JPR analyst C. Robert Dow said some of these fluctuations are related to the timing of new product launches. “AMD picks up percentage points here and there depending on market cycles (when new cards come out) and inventory levels, but Nvidia has been in a dominant position for years and will continue to do so. It will continue,” Dow told TechCrunch.
Shane Lau, an IDC analyst who closely follows the silicon market, also expects its dominance to continue, even if trends change. “There are trends and countertrends, and the market that NVIDIA participates in is big and getting bigger, and will continue to grow for at least another five years,” Lau said.
One reason for that is that Nvidia sells more than the chips themselves. “They sell boards, systems, software, services, and time on their supercomputers. So all of these markets are big and growing, and Nvidia loves them all.” He said.
But not everyone sees Nvidia as an unstoppable force. David Linthicum, a longtime cloud consultant and author, says GPUs aren't always necessary, and businesses are starting to realize that. “They say they need GPUs. I look at it and do some back-of-the-envelope calculations, but they don't need them. CPUs are totally fine,” he said .
If this happens, he believes NVIDIA will start to slow down and competition will weaken its hold on the market. “I think over the next few years you're going to see Nvidia morph into a weaker player. There are so many replacements being created out there that we're going to see that. ”
Lau said other vendors will also benefit as companies expand their AI use cases with Nvidia products. “Going forward, I think we'll see market growth that will be a tailwind for Nvidia. But we'll also see other companies riding on that tailwind and particularly benefiting from AI.”

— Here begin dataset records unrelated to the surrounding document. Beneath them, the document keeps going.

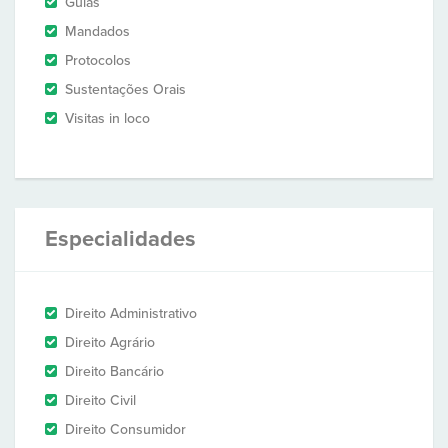
Guias
Mandados
Protocolos
Sustentações Orais
Visitas in loco
Especialidades
Direito Administrativo
Direito Agrário
Direito Bancário
Direito Civil
Direito Consumidor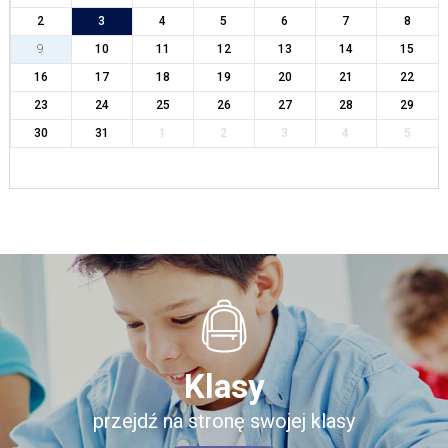
2
3
4
5
6
7
8
9
10
11
12
13
14
15
16
17
18
19
20
21
22
23
24
25
26
27
28
29
30
31
1
2
3
4
5
Klasy
przejdź na stronę swojej klasy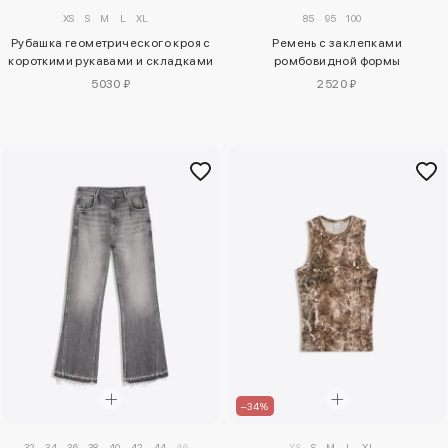
85
95
100
XS
S
M
L
XL
Ремень с заклепками
Рубашка геометрического кроя с
ромбовидной формы
короткими рукавами и складками
2520 ₽
5030 ₽
–34%
32
34
36
38
40
42
44
46
XS
S
M
L
XL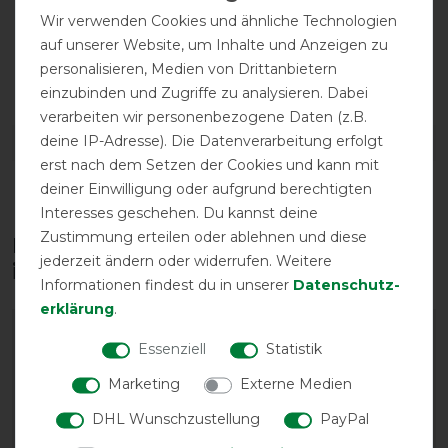
Wir verwenden Cookies und ähnliche Technologien
auf unserer Website, um Inhalte und Anzeigen zu
personalisieren, Medien von Drittanbietern
atmungsaktiv
einzubinden und Zugriffe zu analysieren. Dabei
verarbeiten wir personenbezogene Daten (z.B.
deine IP-Adresse). Die Datenverarbeitung erfolgt
DETAILS ZUR PRODUKTSICHERHEIT
erst nach dem Setzen der Cookies und kann mit
deiner Einwilligung oder aufgrund berechtigten
Interesses geschehen. Du kannst deine
Zustimmung erteilen oder ablehnen und diese
Diese Produkte könnten dich auch
jederzeit ändern oder widerrufen. Weitere
interessieren
Informationen findest du in unserer
Daten­schutz­
erklärung
.
-10%
Essenziell
Statistik
Marketing
Externe Medien
DHL Wunschzustellung
PayPal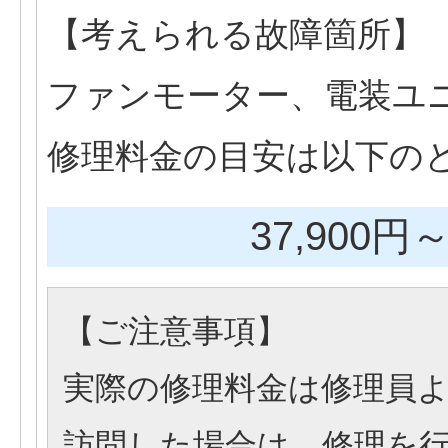
【考えられる故障箇所】
ファンモーター、電装ユ
修理料金の目安は以下の
37,900円
～
【
ご注意事項
】
実際の修理料金は修理員
訪問した場合は、修理を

There may also be some disruptive forces at play, which would be a positive outcome to prevent one company from becoming too dominant. “You almost want disruption to happen because that’s how markets and capitalism work best, right? Someone gets an early lead, other suppliers follow, and the market grows. There are players, but they end up being disrupted by better ways to do the same thing within their own market or within adjacent markets that come into their market.” Lau said.
In fact, something similar is starting to happen with Amazon as Microsoft grows in power through its relationship with OpenAI and Amazon is forced to play catch-up on AI. Whatever happens to Nvidia in the long run, for now he's confident that Nvidia is firmly in the driver's seat, making money with his fist, dominating a growing market, and having just about everything going his way. is. However, that does not mean that this will always be the case, nor does it mean that there will not be more competitive pressures in the future.